Appreciation is a tricky subject for me to express much about. Perhaps this is because there is something personal about gestures of that sort that comes across as vain from the point of view of the recipient and possibly as a breach of privacy when tales are publicly told about others showing or receiving it.
As a very young university student, there was someone I met who was on a path of development as a classical singer. This isn’t a remarkable thing to recount, until I provide some context for where I met him. It was in Ile-Ife, Nigeria at a time when it didn’t make sense to do anything of that sort.
This fellow was debonair and well spoken. He used to rehearse with a Black American lecturer who accompanied him on piano. I don’t remember hearing him sing any repertoire from the Western Classical Music canon. They rehearsed Negro Spirituals, South African folk songs and music by Nigerian composers such as Ayo Bankole. I never even heard him in concert, but I knew he had a plan to study singing in the USA after graduating from Ife.

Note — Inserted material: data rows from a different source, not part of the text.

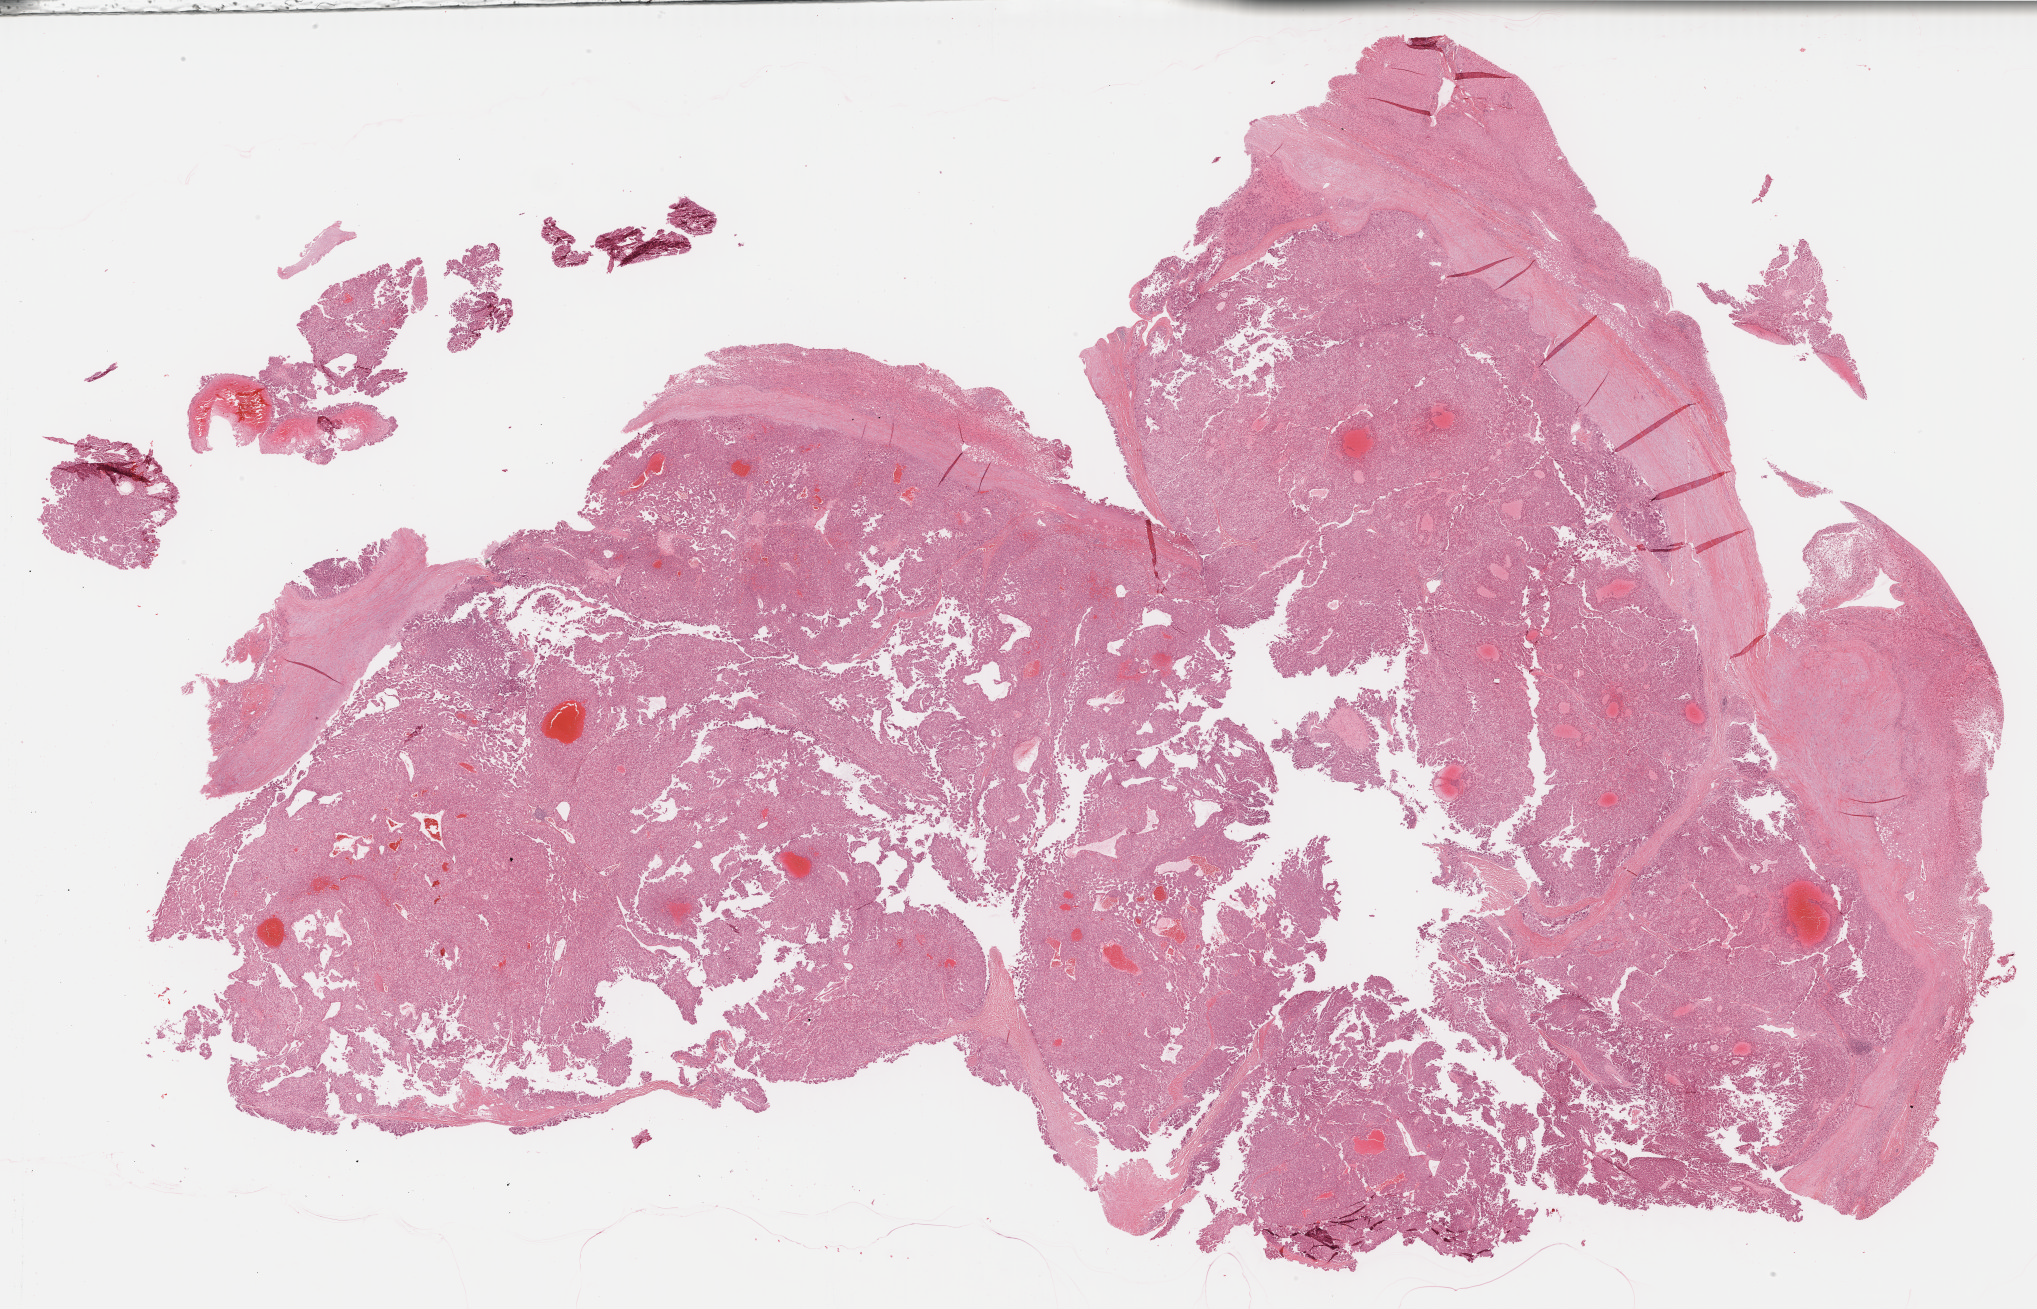
Digitized H&E tissue section (whole slide), whole scanned area (about 33.0 x 21.2 mm) shown as a low-resolution overview; formalin-fixed paraffin-embedded (FFPE) diagnostic section; sample: primary tumour, liver. Female patient; age at initial diagnosis 29 years. Histologic grade: G2 (moderately differentiated).
- TNM: T3 N0 M0
- AJCC pathologic stage: III (4th edition)
- histologic diagnosis: Hepatocellular carcinoma, NOS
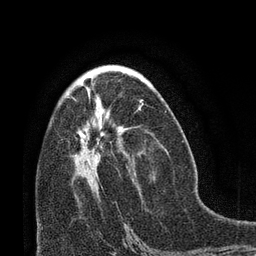
Breast MRI (dynamic contrast-enhanced), one axial slice; slice 38 of 66 in the series (ordered by position); cropped to one breast; dynamic contrast-enhanced series, time point 2 of 8 at this slice position (early post-contrast); 3 T; TE 2.1 ms, TR 4.8 ms; 2.4 mm slice thickness; 256 × 256 image matrix, field of view 170 × 170 mm. Female patient.
Outlined on this slice (semi-automatically segmented with operator editing):
- enhancing-tissue mask used for the functional tumour volume (all voxels passing the contrast-enhancement thresholds inside the analysis volume; usually the tumour): bounding box <70,96,143,169> (left, top, right, bottom; pixels)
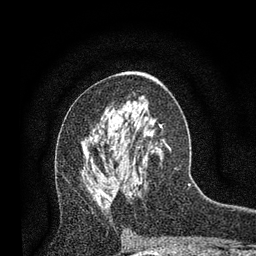
Breast MRI, one axial slice; slice 43 of 80 in the series (ordered by position); cropped to one breast; dynamic contrast-enhanced series, time point 2 of 7 at this slice position (early post-contrast); 3 T; TE 2.2 ms, TR 5.5 ms; 256 × 256 image matrix, field of view 150 × 150 mm. Female patient.
Outlined on this slice (semi-automatic segmentation, software-assisted and operator-edited):
- enhancing-tissue mask used for the functional tumour volume (all voxels passing the contrast-enhancement thresholds inside the analysis volume; usually the tumour): box from (x=106, y=146) to (x=140, y=195) px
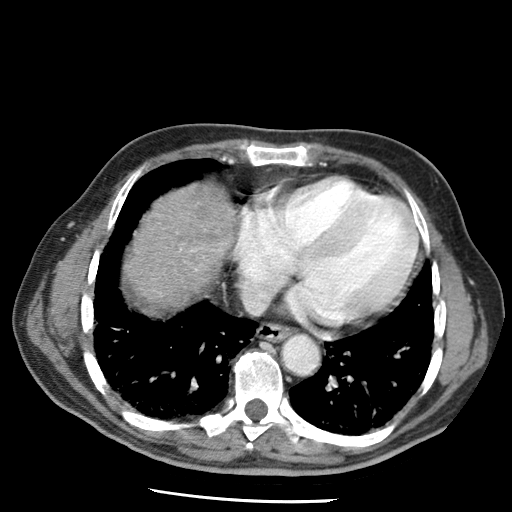
Contrast-enhanced abdominal CT (liver protocol), one axial slice; position 65 of 79 along the scan axis; reconstruction kernel STANDARD; soft-tissue window (W 400 / L 40 HU); 2.5 mm slice thickness; 512 × 512 image matrix. Case-level facts recorded for this patient, not image findings: diagnosis: hepatocellular carcinoma (patient treated with transarterial chemoembolisation; whether this scan precedes or follows treatment is not stated here); TNM stage (as recorded): Stage-IIIA; Child-Pugh class: A; tumour differentiation: moderately differentiated; tumour size: 7 cm.
Outlined on this slice (semi-automatically segmented with operator editing):
- liver parenchyma outside the tumour (the mass and vessels are separate outlines, so this box may not span the whole liver): bounding box (x1, y1, x2, y2) in pixels: (124, 184, 236, 308)
- portal vein: (180, 250, 197, 270)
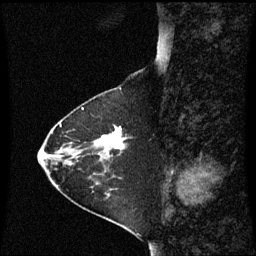
Breast MRI (dynamic contrast-enhanced), one sagittal slice; slice 21 of 60 in the series (ordered by position); dynamic contrast-enhanced series, image 2 of 3 at this slice position (ordered by acquisition); 1.5 T; TE 4.2 ms, TR 8.9 ms; 2 mm slice thickness; 256 × 256 image matrix, field of view 210 × 210 mm. Female patient, age 63 years. From the clinical record (not read from this slice): setting: breast cancer imaged before/during neoadjuvant chemotherapy; receptor status: HR-positive, HER2-negative.
Annotated regions visible in this slice (semi-automatic segmentation, software-assisted and operator-edited):
- analysis volume of interest (the breast-tissue region the enhancement analysis was run in; not a lesion): box from (x=88, y=127) to (x=126, y=163) px
- tumour enhancement mask (voxels above the 70 % enhancement threshold inside the analysis volume of interest): (x=99, y=128)–(x=125, y=150)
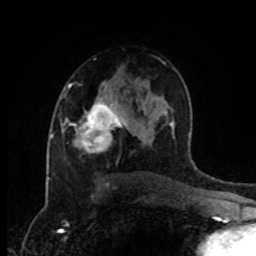
Breast MRI (dynamic contrast-enhanced), one axial slice; slice 55 of 80 in the series (ordered by position); cropped to one breast; dynamic contrast-enhanced series, time point 2 of 8 at this slice position (early post-contrast); 1.5 T; TE 4.2 ms, TR 7 ms; 256 × 256 image matrix, field of view 170 × 170 mm. Female patient.
Annotated regions visible in this slice (semi-automatically segmented with operator editing):
- enhancing-tissue mask used for the functional tumour volume (all voxels passing the contrast-enhancement thresholds inside the analysis volume; usually the tumour): bounding box <63,99,131,151> (left, top, right, bottom; pixels)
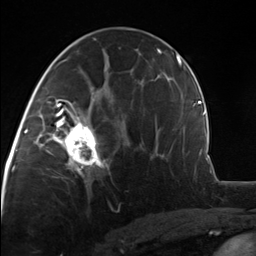
Breast MRI, one axial slice. Slice 69 of 124 in the series (ordered by position). Cropped to one breast. Dynamic contrast-enhanced series, time point 2 of 7 at this slice position (early post-contrast). 3 T. TE 1.8 ms, TR 4.7 ms. 256 × 256 image matrix. Female patient.
Structures marked on this image (semi-automatically segmented with operator editing):
- enhancing-tissue mask used for the functional tumour volume (all voxels passing the contrast-enhancement thresholds inside the analysis volume; usually the tumour): bounding box (x1, y1, x2, y2) in pixels: (51, 110, 106, 175)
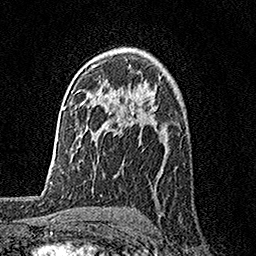
Breast MRI, one axial slice. Position 108 of 158 along the scan axis. Cropped to one breast. Dynamic contrast-enhanced series, time point 2 of 7 at this slice position (early post-contrast). 1.5 T. TE 3.5 ms, TR 7.2 ms. 1 mm slice thickness. 256 × 256 image matrix, field of view 165 × 165 mm. Female patient.
Structures marked on this image (semi-automatically segmented with operator editing):
- enhancing-tissue mask used for the functional tumour volume (all voxels passing the contrast-enhancement thresholds inside the analysis volume; usually the tumour): bounding box <130,71,135,118> (left, top, right, bottom; pixels)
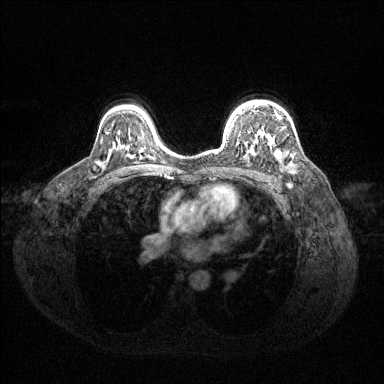
Breast MRI (dynamic contrast-enhanced), one axial slice. Slice 95 of 144 in the series (ordered by position). Dynamic contrast-enhanced series, time point 2 of 6 at this slice position (early post-contrast). 1.5 T. TE 1.6 ms, TR 4.6 ms. 1.2 mm slice thickness. 384 × 384 image matrix, field of view 360 × 360 mm. Female patient.
Outlined on this slice (semi-automatic segmentation, software-assisted and operator-edited):
- enhancing-tissue mask used for the functional tumour volume (all voxels passing the contrast-enhancement thresholds inside the analysis volume; usually the tumour): bounding box [x1, y1, x2, y2] px = [255, 104, 281, 157]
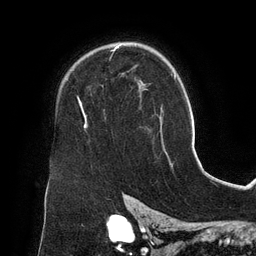
Breast MRI (dynamic contrast-enhanced), one axial slice; slice 96 of 134 in the series (ordered by position); cropped to one breast; dynamic contrast-enhanced series, time point 2 of 6 at this slice position (early post-contrast); 3 T; TE 2.7 ms, TR 6.5 ms; 1.2 mm slice thickness; 256 × 256 image matrix, field of view 200 × 200 mm. Female patient.
Structures marked on this image (semi-automatically segmented with operator editing):
- enhancing-tissue mask used for the functional tumour volume (all voxels passing the contrast-enhancement thresholds inside the analysis volume; usually the tumour): box from (x=83, y=43) to (x=144, y=127) px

There have been times when I’ve wondered what happened to him and I did a Google search in recent years. His name came up on a list of graduates from an American university, who had sadly passed away. It is possible that there was someone else out there with the same name. I hope so.
I also wonder about what he managed to do with his calling as a classical singer. I am grateful that I met him, because he served as a role model to me at later stages of my own development, so I ended up studying classical singing for many years and exploring the repertoire in a broad sense. There is something about the example he set for me, with his dedication to a form of expression that was regarded as something eccentric for a male singer of African heritage to do, when I was a youngster. I wish I could see him in person today, to say “thank you for being there”.